* _対象の文章_:

┄┄┄┄┄┄┄┄┄┄┄┄┄┄┄┄┄┄┄┄

前回は、皆さん1人ひとりが作る“これから50年の相場観”に関して
書きました。皆さんの植林作業は完了しましたか? 広い区画に、
植えたばかりの木がちらほら、既に多少育った木も何本かあるので
しょうか。いずれにしても、これが皆さんの現時点における相場観です。
これを踏まえることで、きちんと主語、述語、目的語を持ってその内容を
誰に対しても説明できるようになるはずです。
今まで、皆さんは世の中の多くの事柄を他人事として捉えていたのでは
ないでしょうか?しかし、この相場観が出発点となります。皆さんは、
何らかのロジックを基に作り上げた明瞭な仮説を持ったのです。
■相場観を初期仮説としてプロアクティブに磨いていく
「ウイグル自治区の問題」から「レアメタルの備蓄問題」まで、これから
全て世の中の出来事に対して、皆さんは仮説とロジックをもとに分析・
検証し修正・進化させることができるなることが目標です。ニュースで
報道される様々な出来事、読んだ本の内容、同僚と交わす会話、
全てについて、その本質的意味を考えることが大切です。
トイレで、電車の中で、歩きながら、風呂に入りながら、とにかく「理由と
結果」を考え続けます。そして、語る相手がいれば、あなたの仮説と
その検証結果を語り、フィードバックを獲得しましょう。そのようにして、
日々、木が育って行くのです。

┄┄┄┄┄┄┄┄┄┄┄┄┄┄┄┄┄┄┄┄

* _記録データ_:
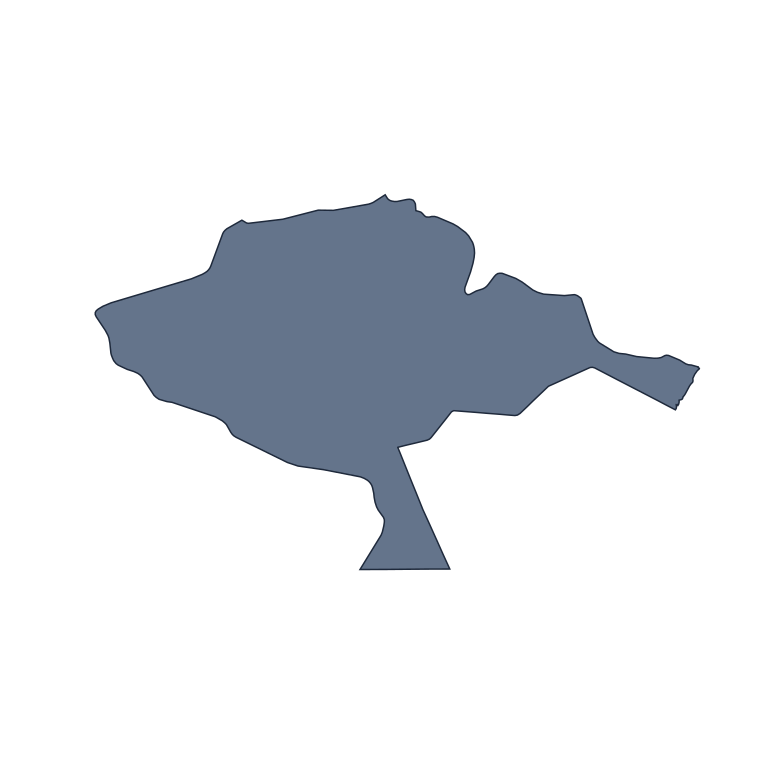 map outline of Al Jawf (Natural Earth projection), rotated 197°
{"feature_id": "SAU-862", "entity_name": "Al Jawf", "entity_type": "Region", "adm_level": 1, "iso_a3": "SAU", "parent_name": "Saudi Arabia", "parent_adm1": "", "projection": "natural_earth1", "projection_center": [37.819, 29.945], "detail": "fine", "context": "isolated", "style": "filled", "palette": "slate", "viewbox_px": 768, "rotation_deg": 197, "n_neighbors": 0, "source": "natural_earth", "source_scale": "10m", "svg_char_len": 3152}
<svg xmlns="http://www.w3.org/2000/svg" viewBox="0 0 768 768"><g transform="rotate(197 384 384)"><path d="M187.3,461.0L189.6,460.9L191.8,460.0L200.9,452.0L209.8,444.2L219.6,435.6L226.1,429.9L231.5,420.3L236.8,410.9L240.6,403.9L245.3,395.6L247.3,393.3L249.6,392.1L256.9,390.5L264.4,388.9L276.4,386.2L288.4,383.6L299.6,381.1L309.5,378.9L311.3,377.2L315.0,367.6L317.8,360.5L320.8,352.8L323.3,346.5L324.4,344.6L326.3,342.9L335.4,337.5L345.5,331.6L351.6,327.9L352.2,327.6L352.3,327.5L352.3,327.4L348.1,322.3L339.0,311.0L329.8,299.6L320.6,288.3L311.4,276.9L311.2,276.6L310.9,276.3L310.7,276.0L310.4,275.6L299.5,263.3L288.9,251.2L288.7,251.0L277.9,238.6L267.0,226.3L270.2,225.3L287.7,219.9L308.4,213.4L329.0,206.9L333.9,205.4L349.7,200.5L352.7,199.6L342.6,238.5L342.3,241.9L342.7,248.2L343.1,250.9L343.2,251.5L343.5,252.8L344.1,254.5L345.5,256.3L352.6,261.7L355.2,264.4L358.0,268.4L360.3,272.8L361.8,276.4L364.7,281.6L366.1,283.5L367.9,285.1L369.8,286.3L371.6,287.1L375.4,288.0L379.4,288.3L416.6,284.4L442.3,280.4L453.4,280.7L509.9,289.8L512.7,290.6L514.7,291.7L516.7,293.3L522.8,299.1L525.0,300.3L527.8,301.5L535.7,303.3L581.4,304.5L586.4,303.7L594.6,303.6L597.9,304.6L600.6,305.9L617.4,320.0L619.6,321.2L622.5,322.2L627.0,322.8L633.8,322.9L643.7,324.3L646.2,325.2L649.3,327.3L651.0,329.2L653.2,332.0L654.2,333.7L658.1,342.9L660.5,347.5L662.1,349.7L666.2,353.8L678.8,364.1L680.4,365.9L681.0,367.9L680.6,369.9L679.2,372.1L675.5,376.2L668.5,382.0L598.9,428.3L589.9,435.7L587.9,437.8L586.2,439.9L585.1,442.0L584.4,444.2L584.1,446.4L582.2,480.3L582.1,481.1L581.8,482.5L581.0,484.4L579.6,486.6L567.8,499.1L562.5,497.8L560.7,498.0L528.9,512.0L497.8,531.0L483.1,535.3L451.3,551.5L449.3,552.9L447.4,554.5L438.2,565.3L434.9,562.4L433.7,561.8L432.2,561.3L430.1,561.2L427.2,561.6L424.8,562.4L416.0,567.2L413.8,568.1L411.7,568.4L409.7,568.2L407.9,566.8L406.6,565.3L404.2,559.1L400.5,559.2L398.9,559.1L397.1,558.3L394.3,556.6L392.4,556.1L389.6,556.8L387.4,558.1L384.6,559.0L381.6,559.1L364.8,557.3L359.6,556.1L350.3,552.7L346.4,550.4L340.8,545.4L339.3,543.4L338.0,541.2L337.0,539.2L335.7,535.7L334.8,531.3L334.2,525.5L334.0,516.5L334.8,500.1L334.4,497.7L333.5,495.8L331.9,494.4L330.1,493.9L328.2,494.7L323.0,499.9L317.4,503.8L315.7,505.5L314.4,507.4L313.4,509.6L310.0,518.9L309.0,521.0L307.6,522.8L305.6,523.8L303.3,524.4L288.8,523.5L281.8,521.9L269.1,517.4L264.2,516.6L257.6,516.6L237.3,521.3L228.1,525.1L226.8,525.2L224.7,525.0L221.2,523.8L220.7,523.5L220.1,522.9L198.6,492.7L195.9,490.1L192.1,487.3L190.1,486.3L173.7,482.0L168.2,482.0L161.6,483.3L150.4,484.1L133.2,487.6L129.6,488.8L126.6,490.4L123.7,493.3L122.3,494.1L120.2,494.5L108.2,493.3L101.4,491.5L98.5,491.4L95.6,492.0L88.5,492.2L88.4,491.6L87.0,491.2L87.0,490.5L88.3,488.3L89.7,484.1L90.3,479.7L89.4,477.2L89.4,475.8L90.4,473.9L91.2,471.7L93.0,462.6L93.4,461.2L94.3,458.9L94.2,458.3L94.3,456.9L95.1,456.0L97.1,454.8L96.5,453.1L96.3,450.9L96.7,449.4L97.6,450.0L97.7,449.6L97.7,449.3L97.9,449.2L98.3,449.3L97.6,447.7L97.4,446.0L97.8,444.5L107.1,446.2L117.0,448.1L130.1,450.5L141.7,452.6L154.2,454.9L164.1,456.7L168.9,457.6L178.6,459.4L187.3,461.0Z" fill="#64748b" stroke="#1e293b" stroke-width="1.5"/></g></svg>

┄┄┄┄┄┄┄┄┄┄┄┄┄┄┄┄┄┄┄┄

* _やること_:
**a)** 相場観についての文章を読み、次の問いに答えてください。
(i) 前回は何について書いたとされていますか。
(ii) 見出しでは、相場観を何として磨いていくとされていますか。
(iii) 語る相手がいる場合、何を語るよう勧められていますか。
**b)** 相場観についての文章によると、日々「木が育って行く」のはどのようにしてですか。1〜3文で説明してください。

* _各問の解答_:
**a)**
(i) 皆さん1人ひとりが作る「これから50年の相場観」について。
(ii) 初期仮説として、プロアクティブに磨いていく。
(iii) 自分の仮説とその検証結果を語り、フィードバックを獲得する。

**b)** トイレや電車の中、歩きながら、風呂に入りながらなど、あらゆる場面で出来事の「理由と結果」を考え続けます。そして語る相手がいれば、自分の仮説とその検証結果を語ってフィードバックを得ます。そうすることで、日々木が育って行きます。